Lastly, the results regarding improvement over time in HRQoL in a cohort of PWID has not previously been shown. The results are promising with regards to that participation in a NSP not only result in a reduction of risk behaviors for reuse of unsterile injection equipment [24], but also a general improvement in related subjectively experienced HRQoL. Future research should focus on what components more specifically are related to this improvement.

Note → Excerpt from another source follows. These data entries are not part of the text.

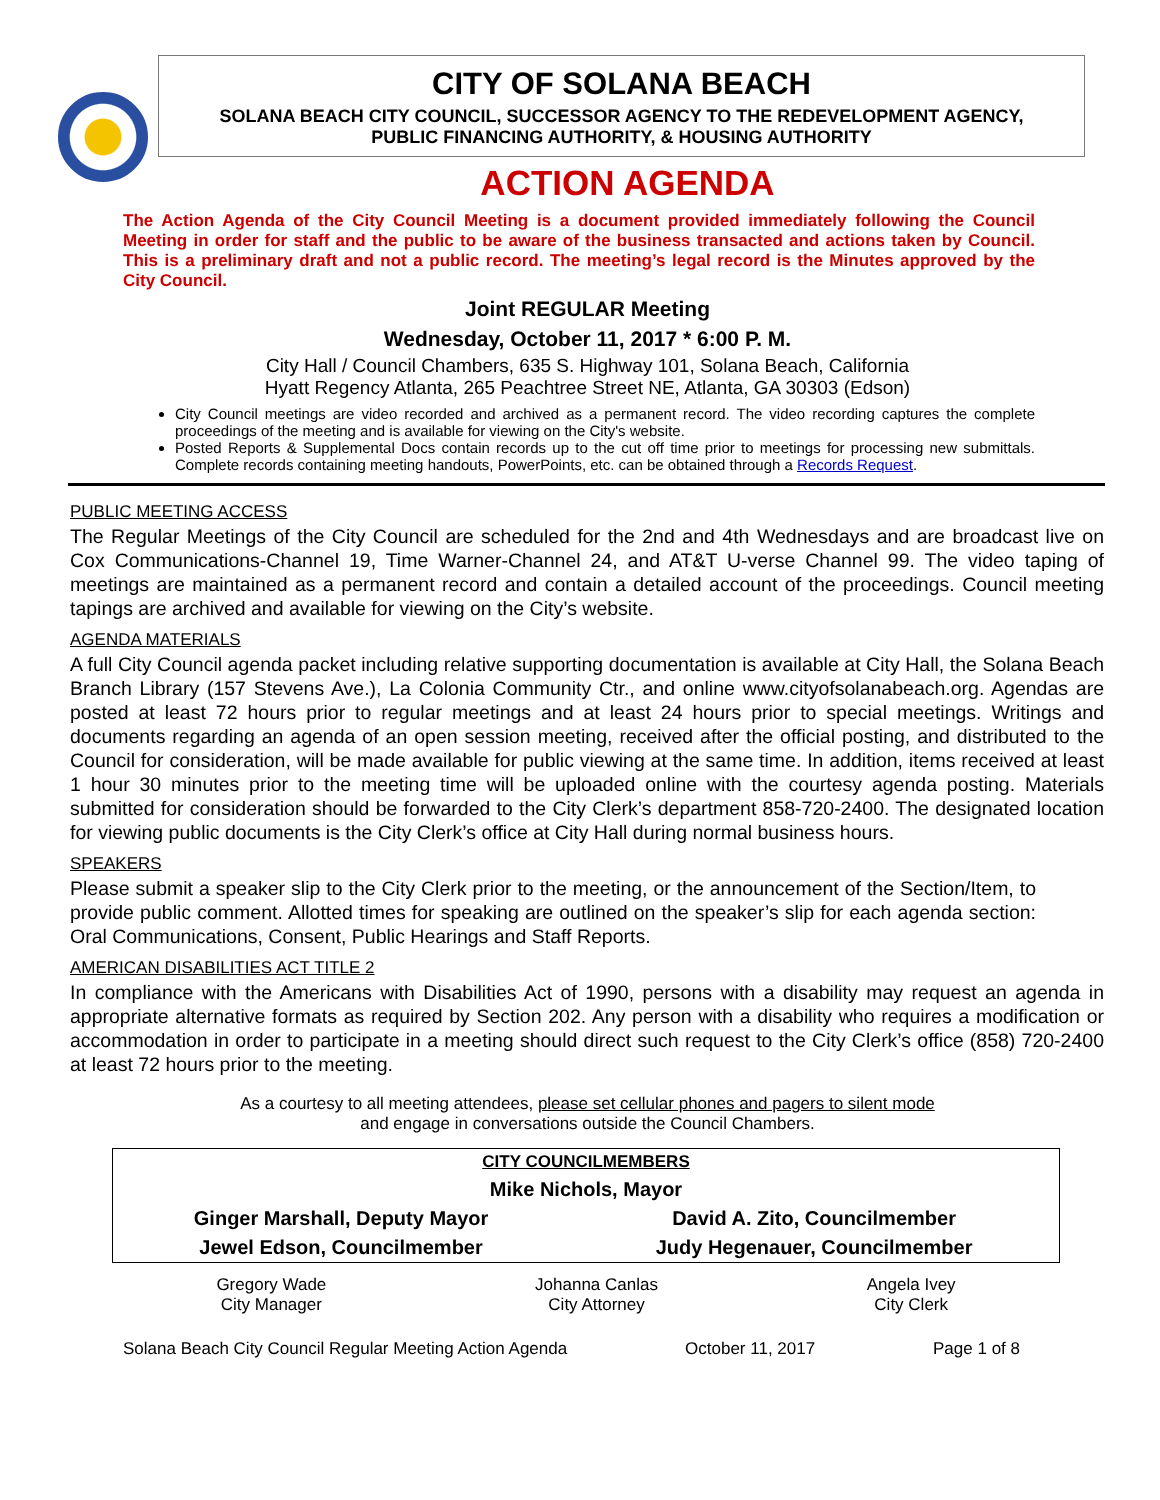CITY OF SOLANA BEACH
SOLANA BEACH CITY COUNCIL, SUCCESSOR AGENCY TO THE REDEVELOPMENT AGENCY,
PUBLIC FINANCING AUTHORITY, & HOUSING AUTHORITY
ACTION AGENDA
The Action Agenda of the City Council Meeting is a document provided immediately following the Council Meeting in order for staff and the public to be aware of the business transacted and actions taken by Council. This is a preliminary draft and not a public record. The meeting’s legal record is the Minutes approved by the City Council.
Joint REGULAR Meeting
Wednesday, October 11, 2017 * 6:00 P. M.
City Hall / Council Chambers, 635 S. Highway 101, Solana Beach, California
Hyatt Regency Atlanta, 265 Peachtree Street NE, Atlanta, GA 30303 (Edson)
City Council meetings are video recorded and archived as a permanent record. The video recording captures the complete proceedings of the meeting and is available for viewing on the City's website.
Posted Reports & Supplemental Docs contain records up to the cut off time prior to meetings for processing new submittals. Complete records containing meeting handouts, PowerPoints, etc. can be obtained through a Records Request.
PUBLIC MEETING ACCESS
The Regular Meetings of the City Council are scheduled for the 2nd and 4th Wednesdays and are broadcast live on Cox Communications-Channel 19, Time Warner-Channel 24, and AT&T U-verse Channel 99. The video taping of meetings are maintained as a permanent record and contain a detailed account of the proceedings. Council meeting tapings are archived and available for viewing on the City’s website.
AGENDA MATERIALS
A full City Council agenda packet including relative supporting documentation is available at City Hall, the Solana Beach Branch Library (157 Stevens Ave.), La Colonia Community Ctr., and online www.cityofsolanabeach.org. Agendas are posted at least 72 hours prior to regular meetings and at least 24 hours prior to special meetings. Writings and documents regarding an agenda of an open session meeting, received after the official posting, and distributed to the Council for consideration, will be made available for public viewing at the same time. In addition, items received at least 1 hour 30 minutes prior to the meeting time will be uploaded online with the courtesy agenda posting. Materials submitted for consideration should be forwarded to the City Clerk’s department 858-720-2400. The designated location for viewing public documents is the City Clerk’s office at City Hall during normal business hours.
SPEAKERS
Please submit a speaker slip to the City Clerk prior to the meeting, or the announcement of the Section/Item, to provide public comment. Allotted times for speaking are outlined on the speaker’s slip for each agenda section: Oral Communications, Consent, Public Hearings and Staff Reports.
AMERICAN DISABILITIES ACT TITLE 2
In compliance with the Americans with Disabilities Act of 1990, persons with a disability may request an agenda in appropriate alternative formats as required by Section 202. Any person with a disability who requires a modification or accommodation in order to participate in a meeting should direct such request to the City Clerk’s office (858) 720-2400 at least 72 hours prior to the meeting.
As a courtesy to all meeting attendees, please set cellular phones and pagers to silent mode
and engage in conversations outside the Council Chambers.
| CITY COUNCILMEMBERS | |
| Mike Nichols, Mayor | |
| Ginger Marshall, Deputy Mayor | David A. Zito, Councilmember |
| Jewel Edson, Councilmember | Judy Hegenauer, Councilmember |
Gregory Wade
City Manager
Johanna Canlas
City Attorney
Angela Ivey
City Clerk
Solana Beach City Council Regular Meeting Action Agenda October 11, 2017 Page 1 of 8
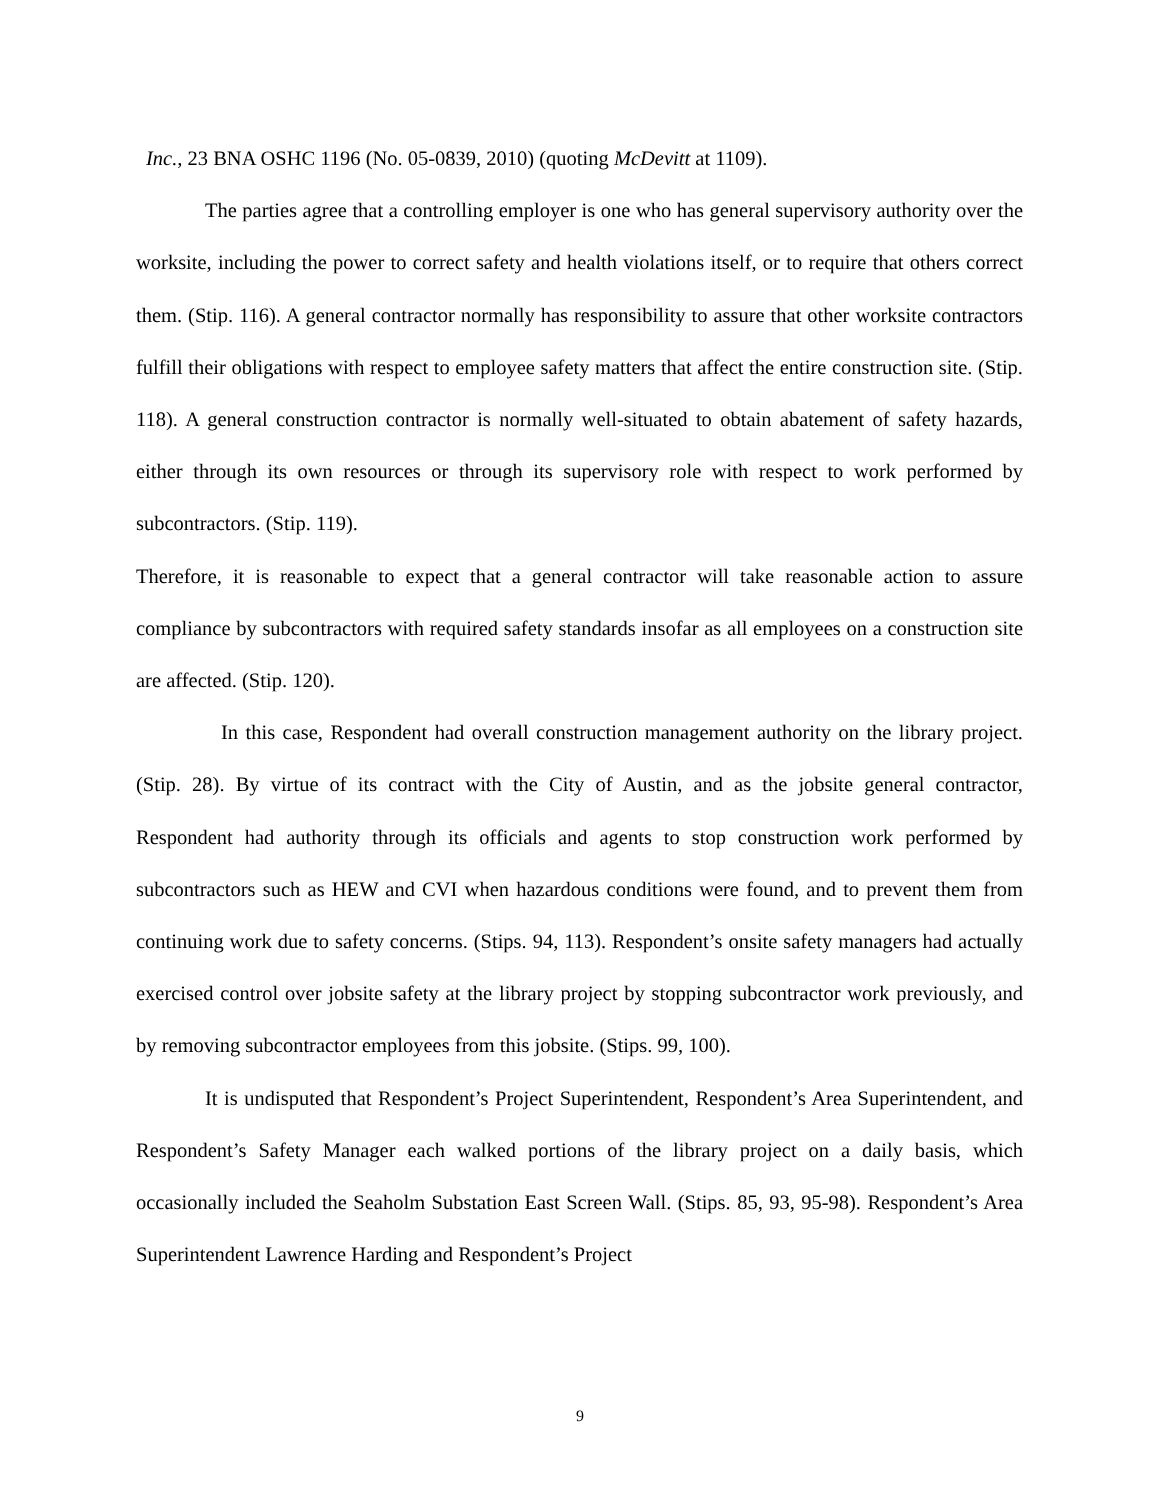Inc., 23 BNA OSHC 1196 (No. 05-0839, 2010) (quoting McDevitt at 1109).
The parties agree that a controlling employer is one who has general supervisory authority over the worksite, including the power to correct safety and health violations itself, or to require that others correct them. (Stip. 116). A general contractor normally has responsibility to assure that other worksite contractors fulfill their obligations with respect to employee safety matters that affect the entire construction site. (Stip. 118). A general construction contractor is normally well-situated to obtain abatement of safety hazards, either through its own resources or through its supervisory role with respect to work performed by subcontractors. (Stip. 119).
Therefore, it is reasonable to expect that a general contractor will take reasonable action to assure compliance by subcontractors with required safety standards insofar as all employees on a construction site are affected. (Stip. 120).
In this case, Respondent had overall construction management authority on the library project. (Stip. 28). By virtue of its contract with the City of Austin, and as the jobsite general contractor, Respondent had authority through its officials and agents to stop construction work performed by subcontractors such as HEW and CVI when hazardous conditions were found, and to prevent them from continuing work due to safety concerns. (Stips. 94, 113). Respondent’s onsite safety managers had actually exercised control over jobsite safety at the library project by stopping subcontractor work previously, and by removing subcontractor employees from this jobsite. (Stips. 99, 100).
It is undisputed that Respondent’s Project Superintendent, Respondent’s Area Superintendent, and Respondent’s Safety Manager each walked portions of the library project on a daily basis, which occasionally included the Seaholm Substation East Screen Wall. (Stips. 85, 93, 95-98). Respondent’s Area Superintendent Lawrence Harding and Respondent’s Project
9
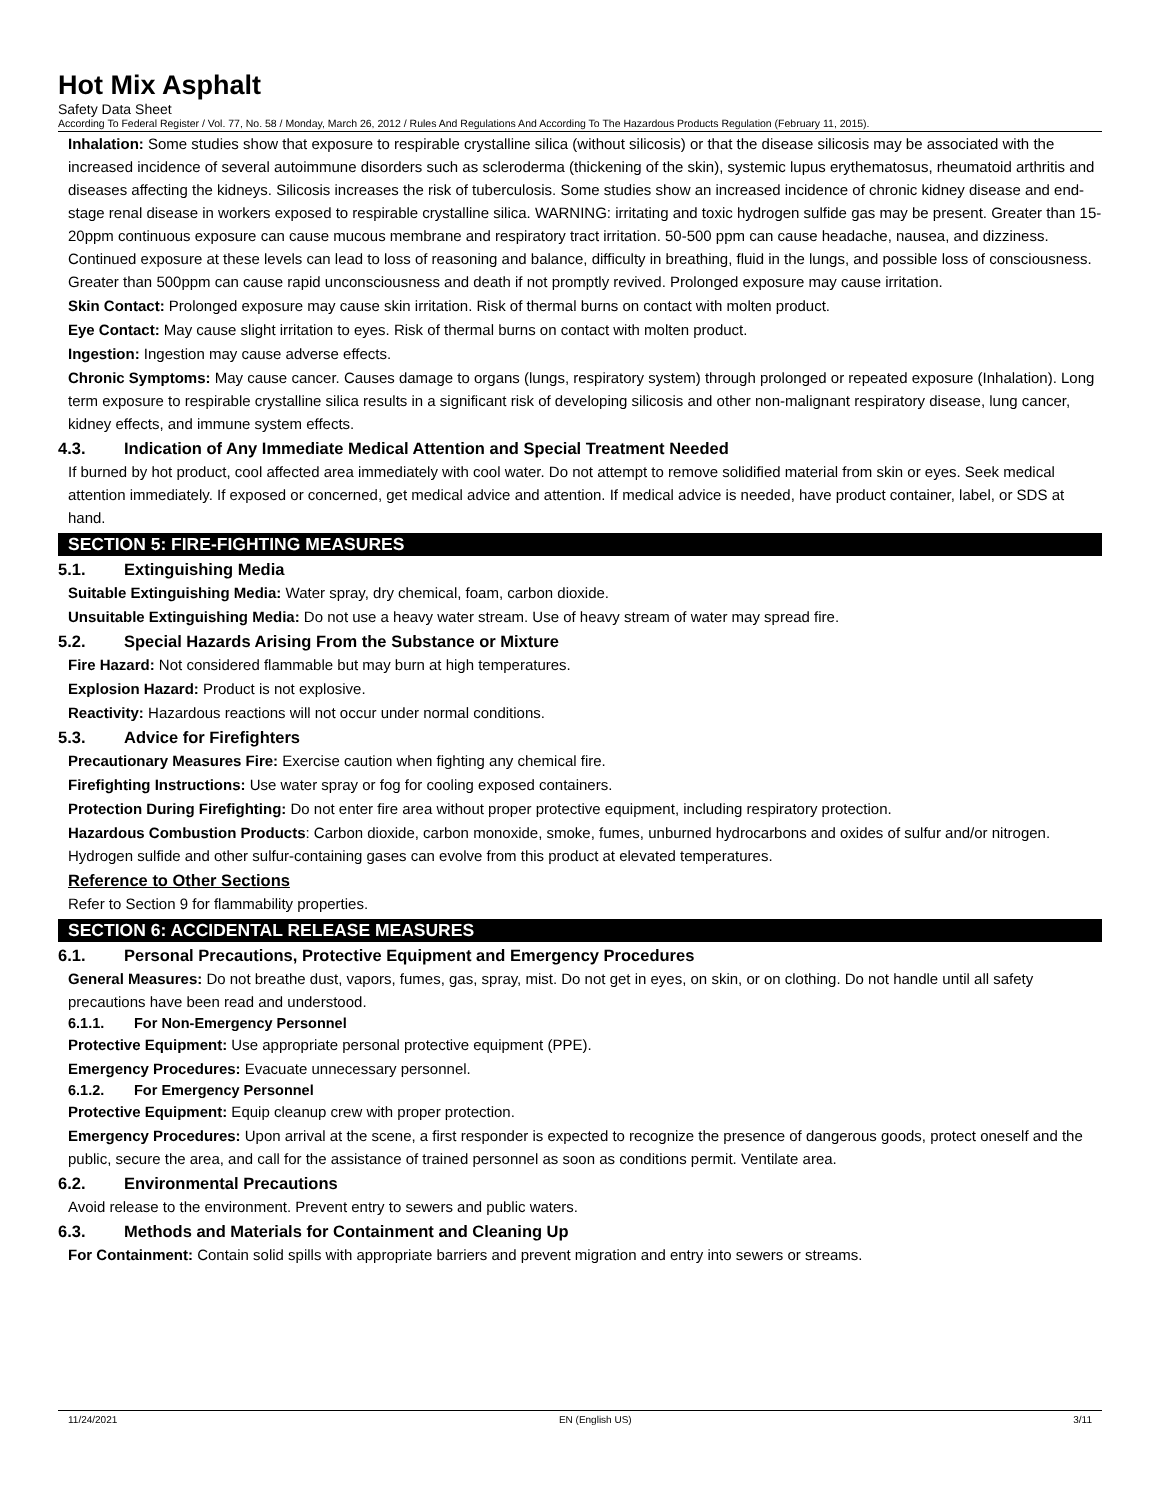Hot Mix Asphalt
Safety Data Sheet
According To Federal Register / Vol. 77, No. 58 / Monday, March 26, 2012 / Rules And Regulations And According To The Hazardous Products Regulation (February 11, 2015).
Inhalation: Some studies show that exposure to respirable crystalline silica (without silicosis) or that the disease silicosis may be associated with the increased incidence of several autoimmune disorders such as scleroderma (thickening of the skin), systemic lupus erythematosus, rheumatoid arthritis and diseases affecting the kidneys. Silicosis increases the risk of tuberculosis. Some studies show an increased incidence of chronic kidney disease and end-stage renal disease in workers exposed to respirable crystalline silica. WARNING: irritating and toxic hydrogen sulfide gas may be present. Greater than 15-20ppm continuous exposure can cause mucous membrane and respiratory tract irritation. 50-500 ppm can cause headache, nausea, and dizziness. Continued exposure at these levels can lead to loss of reasoning and balance, difficulty in breathing, fluid in the lungs, and possible loss of consciousness. Greater than 500ppm can cause rapid unconsciousness and death if not promptly revived. Prolonged exposure may cause irritation.
Skin Contact: Prolonged exposure may cause skin irritation. Risk of thermal burns on contact with molten product.
Eye Contact: May cause slight irritation to eyes. Risk of thermal burns on contact with molten product.
Ingestion: Ingestion may cause adverse effects.
Chronic Symptoms: May cause cancer. Causes damage to organs (lungs, respiratory system) through prolonged or repeated exposure (Inhalation). Long term exposure to respirable crystalline silica results in a significant risk of developing silicosis and other non-malignant respiratory disease, lung cancer, kidney effects, and immune system effects.
4.3. Indication of Any Immediate Medical Attention and Special Treatment Needed
If burned by hot product, cool affected area immediately with cool water. Do not attempt to remove solidified material from skin or eyes. Seek medical attention immediately. If exposed or concerned, get medical advice and attention. If medical advice is needed, have product container, label, or SDS at hand.
SECTION 5: FIRE-FIGHTING MEASURES
5.1. Extinguishing Media
Suitable Extinguishing Media: Water spray, dry chemical, foam, carbon dioxide.
Unsuitable Extinguishing Media: Do not use a heavy water stream. Use of heavy stream of water may spread fire.
5.2. Special Hazards Arising From the Substance or Mixture
Fire Hazard: Not considered flammable but may burn at high temperatures.
Explosion Hazard: Product is not explosive.
Reactivity: Hazardous reactions will not occur under normal conditions.
5.3. Advice for Firefighters
Precautionary Measures Fire: Exercise caution when fighting any chemical fire.
Firefighting Instructions: Use water spray or fog for cooling exposed containers.
Protection During Firefighting: Do not enter fire area without proper protective equipment, including respiratory protection.
Hazardous Combustion Products: Carbon dioxide, carbon monoxide, smoke, fumes, unburned hydrocarbons and oxides of sulfur and/or nitrogen. Hydrogen sulfide and other sulfur-containing gases can evolve from this product at elevated temperatures.
Reference to Other Sections
Refer to Section 9 for flammability properties.
SECTION 6: ACCIDENTAL RELEASE MEASURES
6.1. Personal Precautions, Protective Equipment and Emergency Procedures
General Measures: Do not breathe dust, vapors, fumes, gas, spray, mist. Do not get in eyes, on skin, or on clothing. Do not handle until all safety precautions have been read and understood.
6.1.1. For Non-Emergency Personnel
Protective Equipment: Use appropriate personal protective equipment (PPE).
Emergency Procedures: Evacuate unnecessary personnel.
6.1.2. For Emergency Personnel
Protective Equipment: Equip cleanup crew with proper protection.
Emergency Procedures: Upon arrival at the scene, a first responder is expected to recognize the presence of dangerous goods, protect oneself and the public, secure the area, and call for the assistance of trained personnel as soon as conditions permit. Ventilate area.
6.2. Environmental Precautions
Avoid release to the environment. Prevent entry to sewers and public waters.
6.3. Methods and Materials for Containment and Cleaning Up
For Containment: Contain solid spills with appropriate barriers and prevent migration and entry into sewers or streams.
11/24/2021 EN (English US) 3/11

The most important contribution of this study may be that we now have more solid evidence regarding how to validly measure HRQoL in this population. Previous studies have failed to find a relation between HRQoL and health status as defined by a positive antibody status for HCV and self-reported status [19]. The present study corroborates these results, although our data relate to a confirmed viremic HCV status. The fact that HCV was so common in this population, with a prevalence over 60%, may reflect a limited concern and thus not having a major impact on quality of life. Still, it is important to stress that HRQoL was low among the participants, compared to the general population, and that lack of correlation between health status and HRQoL may reflect a saturated effect, leaving less room for variation related to HCV status. It is further important to note that in this study, health status was indicated by actual test results (positive, negative). It is probably important to also take into consideration that literacy of own health status may correlate with HRQoL [16], suggesting that future studies should include measures of both actual infection status and awareness of infection status among PWID.

Strengths and limitations

Differences between our results and previous studies on the QALY weights in the general population may not be directly comparable since these studies did not aim at comparing populations. However, since the differences are quite large, this demonstrates the importance of using accurate methods and data when measuring health in PWID. Furthermore, the implications of using estimates from the general population in CEA of interventions aiming at PWID could have a great effect on the results.

Conclusion

Access to reliable measures of health is equally important to such measures of costs in studies of cost effectiveness and hence, in health care decision-making and prioritization. It is therefore essential to have accurate methods that estimate health in different populations in a way that allow for comparison both within and between therapeutical areas. Results from this study increase knowledge about how suitable EQ-5D and SF-6D (through SF-12) are to measure health in the PWID population and highlight that fact that even though both EQ-5D and SF-6D are general questionnaires, they are more or less suitable for the PWID population. Furthermore, the results from our study contribute with actual levels of health in PWID and personal characteristics that effect the level of HRQoL. Reliable estimations of health are important not only to get an overall understanding of the current health status in a population but also to be able to use population relevant data to analyses of interventions that aim to increase health or prevent different risk behavior when prioritizing in the health care sector.